Reading Online Novel

Mangrove Squeeze(11)



Egan shuffled his feet. He was fifty-eight, and southern. He knew the world had changed and he knew that Key West wasn't western Tennessee, but he didn't think he'd ever get used to young women being quite that frank. Where was the fibbing, the pretense? He mumbled, "Your business, how you sell."

"Thank you, Donald," Suki said. "I knew that."

Her boss started to walk away. There wasn't far to walk. The Frigate's offices consisted of a room and a half of what once had been a grade school on Southard Street. One wall remained covered with a scratched old blackboard, eraser ledge and all. A broad wrought iron fire escape was bolted to the frame of a full-length window. And the place, in spite of the passage of years and the illicit smoke of Donald Egan's cheap cigars, still smelled faintly of the powdered disinfectant used to mask the stench of young children throwing up.

Egan, perplexed, now doubled back, and with his hands on his ample hips he stood once more above Suki's desk. "You're doing very nicely for us," he said. "I don't understand why you're not more—"

"I hate the T-shirt shops," she said.

"They're half your income," Egan said.

"That means I have to like them?"

Egan lifted a yellow thumbnail to his teeth. "Look, none of us is thrilled—"

"None of us is thrilled," she interrupted, "that the old locals are being all squeezed out. That none of the quirky little stores can possibly survive. That the whole downtown is just a tacky ugly strip for the cheap bastards who come off the cruise ships, buy a frozen yogurt and a T-shirt with a jerky slogan, and that's their whole impression of Key West."

"Suki. Things change. That's the marketplace. Commercial real estate. Supply and demand."

"Bullshit," Suki said. "There's something cockeyed there and you know it."

"There's no hard evidence," Egan said.

"They can't be making money. Those stores are fronts for something."

"Oh, yeah?" said Egan. "What?"

"How the hell should I know?"

"You see? Speculation. Nothing more ... Besides, the jealousy thing, the prejudice thing—you sure that isn't creeping in? These people are foreigners, immigrants."

"Who cares?" said Suki. "Sperakis, Donald. Wretched refuse of the Aegean. Sardine fishermen. Bee farmers. Do I have anything against immigrants? Do I have anything against Russia? Put a well-chilled Stoli in front of me, you'll see what I have against Russia."

"Well then—"

"What I'm against is people laundering money and fucking up my town."

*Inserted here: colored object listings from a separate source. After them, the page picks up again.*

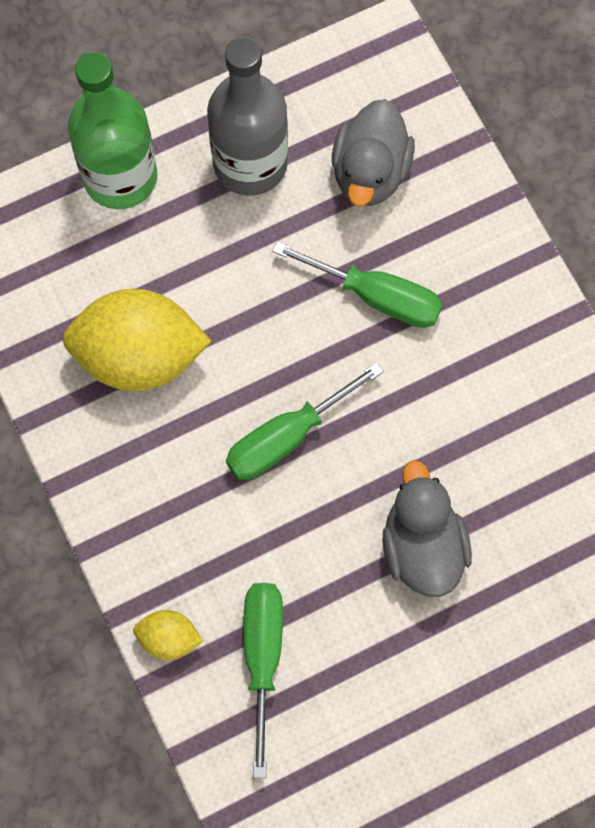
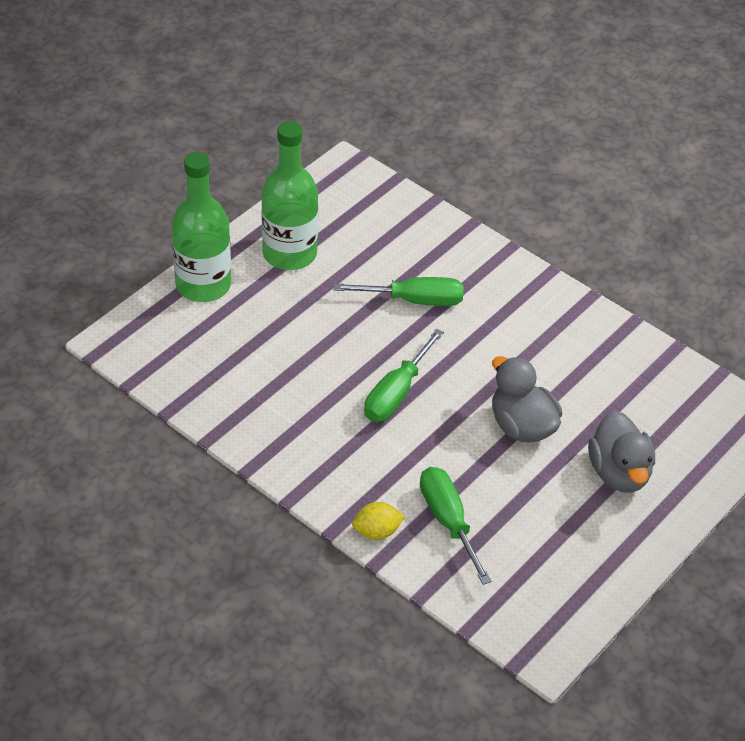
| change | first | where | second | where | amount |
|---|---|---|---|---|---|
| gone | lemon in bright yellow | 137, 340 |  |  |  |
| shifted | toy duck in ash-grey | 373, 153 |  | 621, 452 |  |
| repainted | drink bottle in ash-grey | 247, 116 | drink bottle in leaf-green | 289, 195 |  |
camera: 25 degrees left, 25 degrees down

"Libel, Suki. You don't just accuse people of laundering money."

"Especially if they're advertisers," she said.

The publisher said nothing.

Suki put her hands flat on the desk, craned her neck and cocked her chin. "Look, I realize I'm only the cupcake who bats her eyes to sell the space, but I can do arithmetic. Twelve thousand a month for rent—per store. Five, six employees on every shift. A measly eight, ten bucks a shirt..."

"No one knows the details of their business," Egan said. "This is all just speculation."

"Speculation," Suki said. "Exactly. So why don't you assign one of your crack reporters to get past the speculation and find out what the story really is?"

Suki paused for breath, and Don Egan reflected ruefully on his staff. Crack reporters? There was Peter Haas, restaurant reviewer, known to while away an entire afternoon searching for an adjective to describe the texture of a salmon mousse. Chrissie Kline, drama critic who thought everything was smashing. Casper Montero, literary editor, whose flights of metaphor tended to fly right past the limits of human comprehension. These were crack reporters?

Egan got depressed. But Suki wasn't finished. "I mean," she hammered on, "isn't that what newspapers do? Get the story? I mean, is this rag a paper or isn't it?"

The question hit Egan squarely where he lived, and he wished in that moment that Suki wasn't such a damn good seller, that he could afford to fire her.

He carried a notebook, Egan did. He smoked cigars— not the fashionable expensive ones, but the stubby stinkers more proper to the city room. He'd been a real newspaperman once, covered fires and murders as a young man back in Chattanooga; he wanted badly to believe he was a bona fide journalist still. That certainly was his public stance. Over cocktails he spewed forth strong, informed opinions. He wrote editorials graced with slyly damning southern wit, commentaries that seemed courageous until you realized that his targets were always the obvious and safe ones—the buffoonish politicians who never changed, and couldn't sue, and didn't advertise. Where was his nerve when it came to opponents who might fight back?